Das Projekt bezieht bei der Planung und Umsetzung von Maßnahmen die entsprechenden ruandischen Behörden, die Parkverwaltung und die Mitarbeiter der lokalen Administration in der Projektregion mit ein. Auf diese Weise – sowie durch Ausbildung der im Projekt und in den mit dem Projekt kooperierenden Sektoren angestellten Agrarberater – trägt das Projekt zum Capacity Building bei und gewährleistet eine Weiterführung der Maßnahmen nach Projektende.

 

Schüler in Primar- und Sekundarschulen sollen durch Unterricht auf den Gebieten „Ressourcenschutz“ und „Agroforstwirtschaft“ für den Wert und die landschaftsökologischen Funktionen des Waldes sensibilisiert werden und von klein auf nachhaltige, ökologisch angepasste Anbauverfahren in Theorie und insbesondere in der Praxis kennen lernen („learning by doing“: Anlage von Schulgärten und Baumschulen, Kompost-bereitung, gemeinsame Baumpflanzaktionen u.a.).

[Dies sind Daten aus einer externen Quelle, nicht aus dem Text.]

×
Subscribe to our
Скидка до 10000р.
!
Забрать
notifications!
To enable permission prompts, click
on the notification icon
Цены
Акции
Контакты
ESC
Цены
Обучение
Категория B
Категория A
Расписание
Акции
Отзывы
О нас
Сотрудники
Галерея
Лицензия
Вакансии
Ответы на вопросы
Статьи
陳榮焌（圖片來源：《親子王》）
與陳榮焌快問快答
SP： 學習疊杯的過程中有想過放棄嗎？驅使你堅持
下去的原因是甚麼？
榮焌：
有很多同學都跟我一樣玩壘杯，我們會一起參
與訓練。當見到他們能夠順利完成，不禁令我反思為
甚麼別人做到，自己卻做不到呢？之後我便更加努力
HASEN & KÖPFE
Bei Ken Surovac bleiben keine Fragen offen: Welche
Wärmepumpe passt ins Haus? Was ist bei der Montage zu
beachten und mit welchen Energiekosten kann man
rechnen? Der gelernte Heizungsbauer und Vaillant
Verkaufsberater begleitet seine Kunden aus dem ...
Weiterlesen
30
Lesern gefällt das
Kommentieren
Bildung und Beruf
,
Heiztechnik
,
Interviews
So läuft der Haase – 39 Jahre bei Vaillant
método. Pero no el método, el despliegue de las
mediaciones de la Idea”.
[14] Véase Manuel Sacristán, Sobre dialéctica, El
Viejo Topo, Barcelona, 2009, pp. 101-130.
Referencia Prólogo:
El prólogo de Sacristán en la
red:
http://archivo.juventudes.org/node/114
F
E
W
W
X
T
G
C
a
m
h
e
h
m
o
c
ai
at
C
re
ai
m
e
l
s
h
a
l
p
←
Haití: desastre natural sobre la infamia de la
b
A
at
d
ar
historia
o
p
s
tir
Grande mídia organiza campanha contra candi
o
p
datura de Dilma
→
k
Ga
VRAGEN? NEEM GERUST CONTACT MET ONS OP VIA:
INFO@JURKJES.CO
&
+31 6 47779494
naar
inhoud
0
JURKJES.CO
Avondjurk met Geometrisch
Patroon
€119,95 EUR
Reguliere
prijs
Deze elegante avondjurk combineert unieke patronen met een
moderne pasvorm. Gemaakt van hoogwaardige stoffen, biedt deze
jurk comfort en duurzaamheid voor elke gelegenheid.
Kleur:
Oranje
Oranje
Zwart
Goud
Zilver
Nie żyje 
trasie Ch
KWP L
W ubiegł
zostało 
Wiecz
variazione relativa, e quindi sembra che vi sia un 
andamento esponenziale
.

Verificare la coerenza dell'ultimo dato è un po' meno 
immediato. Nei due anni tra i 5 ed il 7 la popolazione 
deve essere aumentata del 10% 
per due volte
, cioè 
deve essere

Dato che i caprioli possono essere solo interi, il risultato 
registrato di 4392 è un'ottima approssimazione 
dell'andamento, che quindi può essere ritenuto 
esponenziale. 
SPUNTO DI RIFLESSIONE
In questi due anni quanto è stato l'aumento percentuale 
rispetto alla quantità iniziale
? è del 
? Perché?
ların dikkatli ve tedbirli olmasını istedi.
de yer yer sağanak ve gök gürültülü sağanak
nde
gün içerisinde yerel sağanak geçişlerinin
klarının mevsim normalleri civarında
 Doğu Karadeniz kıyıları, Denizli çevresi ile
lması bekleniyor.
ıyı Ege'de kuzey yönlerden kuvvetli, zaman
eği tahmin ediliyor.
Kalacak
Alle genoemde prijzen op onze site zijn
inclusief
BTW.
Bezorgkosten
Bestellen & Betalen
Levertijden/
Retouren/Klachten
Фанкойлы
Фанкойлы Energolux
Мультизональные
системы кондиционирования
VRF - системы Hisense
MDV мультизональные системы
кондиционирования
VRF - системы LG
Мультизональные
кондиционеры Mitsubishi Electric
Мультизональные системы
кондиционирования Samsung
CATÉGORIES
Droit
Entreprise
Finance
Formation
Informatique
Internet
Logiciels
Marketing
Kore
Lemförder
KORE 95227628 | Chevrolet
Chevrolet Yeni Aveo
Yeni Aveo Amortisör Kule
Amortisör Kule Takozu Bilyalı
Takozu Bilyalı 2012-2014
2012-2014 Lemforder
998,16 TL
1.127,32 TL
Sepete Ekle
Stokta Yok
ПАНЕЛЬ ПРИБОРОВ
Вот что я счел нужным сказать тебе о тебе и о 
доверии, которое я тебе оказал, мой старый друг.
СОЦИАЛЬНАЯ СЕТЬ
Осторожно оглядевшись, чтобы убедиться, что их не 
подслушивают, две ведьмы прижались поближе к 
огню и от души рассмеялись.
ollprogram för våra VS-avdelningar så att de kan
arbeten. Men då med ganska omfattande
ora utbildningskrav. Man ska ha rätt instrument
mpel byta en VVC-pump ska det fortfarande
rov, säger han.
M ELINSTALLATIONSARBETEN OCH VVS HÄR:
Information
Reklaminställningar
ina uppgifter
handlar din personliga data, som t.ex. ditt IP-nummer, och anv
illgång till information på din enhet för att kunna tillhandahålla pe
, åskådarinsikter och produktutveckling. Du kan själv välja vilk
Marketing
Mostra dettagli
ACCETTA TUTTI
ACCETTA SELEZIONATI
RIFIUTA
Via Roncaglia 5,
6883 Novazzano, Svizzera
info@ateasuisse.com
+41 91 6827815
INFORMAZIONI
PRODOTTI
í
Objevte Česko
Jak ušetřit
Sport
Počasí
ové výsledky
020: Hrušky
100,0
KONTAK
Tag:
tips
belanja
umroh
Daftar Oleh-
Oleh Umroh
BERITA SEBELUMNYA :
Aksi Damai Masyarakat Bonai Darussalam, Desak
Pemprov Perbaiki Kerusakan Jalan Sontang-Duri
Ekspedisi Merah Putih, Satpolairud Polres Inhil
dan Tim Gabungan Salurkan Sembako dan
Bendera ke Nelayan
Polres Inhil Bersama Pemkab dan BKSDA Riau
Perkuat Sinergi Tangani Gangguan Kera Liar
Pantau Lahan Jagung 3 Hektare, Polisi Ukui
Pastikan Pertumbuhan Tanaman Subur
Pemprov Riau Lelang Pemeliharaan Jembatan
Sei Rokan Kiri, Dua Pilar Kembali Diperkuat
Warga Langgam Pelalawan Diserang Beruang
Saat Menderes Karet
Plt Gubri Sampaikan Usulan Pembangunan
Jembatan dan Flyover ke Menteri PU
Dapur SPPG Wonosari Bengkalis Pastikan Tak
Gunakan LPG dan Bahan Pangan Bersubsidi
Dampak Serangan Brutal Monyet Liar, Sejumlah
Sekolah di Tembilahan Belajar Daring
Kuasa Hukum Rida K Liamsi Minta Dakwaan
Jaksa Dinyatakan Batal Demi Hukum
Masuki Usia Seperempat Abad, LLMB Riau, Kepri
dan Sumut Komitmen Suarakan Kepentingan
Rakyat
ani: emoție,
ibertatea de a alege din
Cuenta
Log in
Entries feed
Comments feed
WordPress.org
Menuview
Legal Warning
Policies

Studierende der Nationaluniversität in Butare, sowie weiterer Hochschulen in Ruanda und Deutschland sollen insbesondere im Rahmen von durch das Projekt geförderten Praktika und Abschlussarbeiten die Gelegenheit erhalten, ökologisch angepasste Landnutzungsmethoden in der Praxis kennen zu lernen und bei der nachhaltigen Umgestaltung der ruandischen Kulturlandschaft mitzuwirken.

Das Projekt wurde mit insgesamt 1,6 Mio. Euro gefördert durch das Bundesministerium für Umwelt, Naturschutz und Reaktorsicherheit (BMU) im Rahmen der Internationalen Klimaschutzinitiative aufgrund eines Beschlusses des Deutschen Bundestages gefördert.